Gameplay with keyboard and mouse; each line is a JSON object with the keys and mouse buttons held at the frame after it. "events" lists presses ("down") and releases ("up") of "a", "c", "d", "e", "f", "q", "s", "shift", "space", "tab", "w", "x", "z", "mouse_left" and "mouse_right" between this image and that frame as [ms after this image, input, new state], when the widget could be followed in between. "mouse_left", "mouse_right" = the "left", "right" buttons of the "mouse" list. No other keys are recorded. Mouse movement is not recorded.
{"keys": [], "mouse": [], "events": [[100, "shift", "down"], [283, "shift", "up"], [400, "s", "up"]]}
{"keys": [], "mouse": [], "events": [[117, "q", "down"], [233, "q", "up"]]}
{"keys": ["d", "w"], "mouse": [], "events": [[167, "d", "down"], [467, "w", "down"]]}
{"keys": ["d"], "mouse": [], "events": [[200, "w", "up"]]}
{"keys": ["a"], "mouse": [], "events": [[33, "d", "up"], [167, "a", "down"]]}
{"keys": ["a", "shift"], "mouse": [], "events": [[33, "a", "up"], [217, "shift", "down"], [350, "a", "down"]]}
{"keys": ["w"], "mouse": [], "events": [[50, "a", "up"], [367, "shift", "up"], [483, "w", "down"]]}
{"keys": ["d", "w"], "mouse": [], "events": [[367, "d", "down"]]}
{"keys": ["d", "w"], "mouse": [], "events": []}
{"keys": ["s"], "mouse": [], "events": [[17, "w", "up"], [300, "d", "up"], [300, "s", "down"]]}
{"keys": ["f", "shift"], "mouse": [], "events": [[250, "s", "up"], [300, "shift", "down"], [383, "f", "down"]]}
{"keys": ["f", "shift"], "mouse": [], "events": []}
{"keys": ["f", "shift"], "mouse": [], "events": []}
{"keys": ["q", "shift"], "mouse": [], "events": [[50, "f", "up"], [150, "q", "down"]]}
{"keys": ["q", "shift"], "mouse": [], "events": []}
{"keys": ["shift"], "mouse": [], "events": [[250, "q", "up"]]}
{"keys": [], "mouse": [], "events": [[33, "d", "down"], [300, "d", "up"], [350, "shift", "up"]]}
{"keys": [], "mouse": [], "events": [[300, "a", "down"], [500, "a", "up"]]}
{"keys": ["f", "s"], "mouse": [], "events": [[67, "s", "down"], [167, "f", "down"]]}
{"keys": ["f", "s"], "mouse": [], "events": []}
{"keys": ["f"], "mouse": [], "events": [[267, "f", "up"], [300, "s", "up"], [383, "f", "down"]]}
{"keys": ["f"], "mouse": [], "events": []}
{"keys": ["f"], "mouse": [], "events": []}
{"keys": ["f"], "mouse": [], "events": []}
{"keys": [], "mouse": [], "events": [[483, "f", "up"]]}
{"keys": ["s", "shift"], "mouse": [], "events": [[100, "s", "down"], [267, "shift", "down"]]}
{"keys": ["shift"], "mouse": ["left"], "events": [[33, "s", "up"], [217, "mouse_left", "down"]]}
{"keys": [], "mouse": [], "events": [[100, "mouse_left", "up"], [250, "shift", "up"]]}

Task to carry out: Retyping the data above exactly and in full is the task.

Solution to the problem:
Gameplay with keyboard and mouse; each line is a JSON object with the keys and mouse buttons held at the frame after it. "events" lists presses ("down") and releases ("up") of "a", "c", "d", "e", "f", "q", "s", "shift", "space", "tab", "w", "x", "z", "mouse_left" and "mouse_right" between this image and that frame as [ms after this image, input, new state], when the widget could be followed in between. "mouse_left", "mouse_right" = the "left", "right" buttons of the "mouse" list. No other keys are recorded. Mouse movement is not recorded.
{"keys": [], "mouse": [], "events": [[100, "shift", "down"], [283, "shift", "up"], [400, "s", "up"]]}
{"keys": [], "mouse": [], "events": [[117, "q", "down"], [233, "q", "up"]]}
{"keys": ["d", "w"], "mouse": [], "events": [[167, "d", "down"], [467, "w", "down"]]}
{"keys": ["d"], "mouse": [], "events": [[200, "w", "up"]]}
{"keys": ["a"], "mouse": [], "events": [[33, "d", "up"], [167, "a", "down"]]}
{"keys": ["a", "shift"], "mouse": [], "events": [[33, "a", "up"], [217, "shift", "down"], [350, "a", "down"]]}
{"keys": ["w"], "mouse": [], "events": [[50, "a", "up"], [367, "shift", "up"], [483, "w", "down"]]}
{"keys": ["d", "w"], "mouse": [], "events": [[367, "d", "down"]]}
{"keys": ["d", "w"], "mouse": [], "events": []}
{"keys": ["s"], "mouse": [], "events": [[17, "w", "up"], [300, "d", "up"], [300, "s", "down"]]}
{"keys": ["f", "shift"], "mouse": [], "events": [[250, "s", "up"], [300, "shift", "down"], [383, "f", "down"]]}
{"keys": ["f", "shift"], "mouse": [], "events": []}
{"keys": ["f", "shift"], "mouse": [], "events": []}
{"keys": ["q", "shift"], "mouse": [], "events": [[50, "f", "up"], [150, "q", "down"]]}
{"keys": ["q", "shift"], "mouse": [], "events": []}
{"keys": ["shift"], "mouse": [], "events": [[250, "q", "up"]]}
{"keys": [], "mouse": [], "events": [[33, "d", "down"], [300, "d", "up"], [350, "shift", "up"]]}
{"keys": [], "mouse": [], "events": [[300, "a", "down"], [500, "a", "up"]]}
{"keys": ["f", "s"], "mouse": [], "events": [[67, "s", "down"], [167, "f", "down"]]}
{"keys": ["f", "s"], "mouse": [], "events": []}
{"keys": ["f"], "mouse": [], "events": [[267, "f", "up"], [300, "s", "up"], [383, "f", "down"]]}
{"keys": ["f"], "mouse": [], "events": []}
{"keys": ["f"], "mouse": [], "events": []}
{"keys": ["f"], "mouse": [], "events": []}
{"keys": [], "mouse": [], "events": [[483, "f", "up"]]}
{"keys": ["s", "shift"], "mouse": [], "events": [[100, "s", "down"], [267, "shift", "down"]]}
{"keys": ["shift"], "mouse": ["left"], "events": [[33, "s", "up"], [217, "mouse_left", "down"]]}
{"keys": [], "mouse": [], "events": [[100, "mouse_left", "up"], [250, "shift", "up"]]}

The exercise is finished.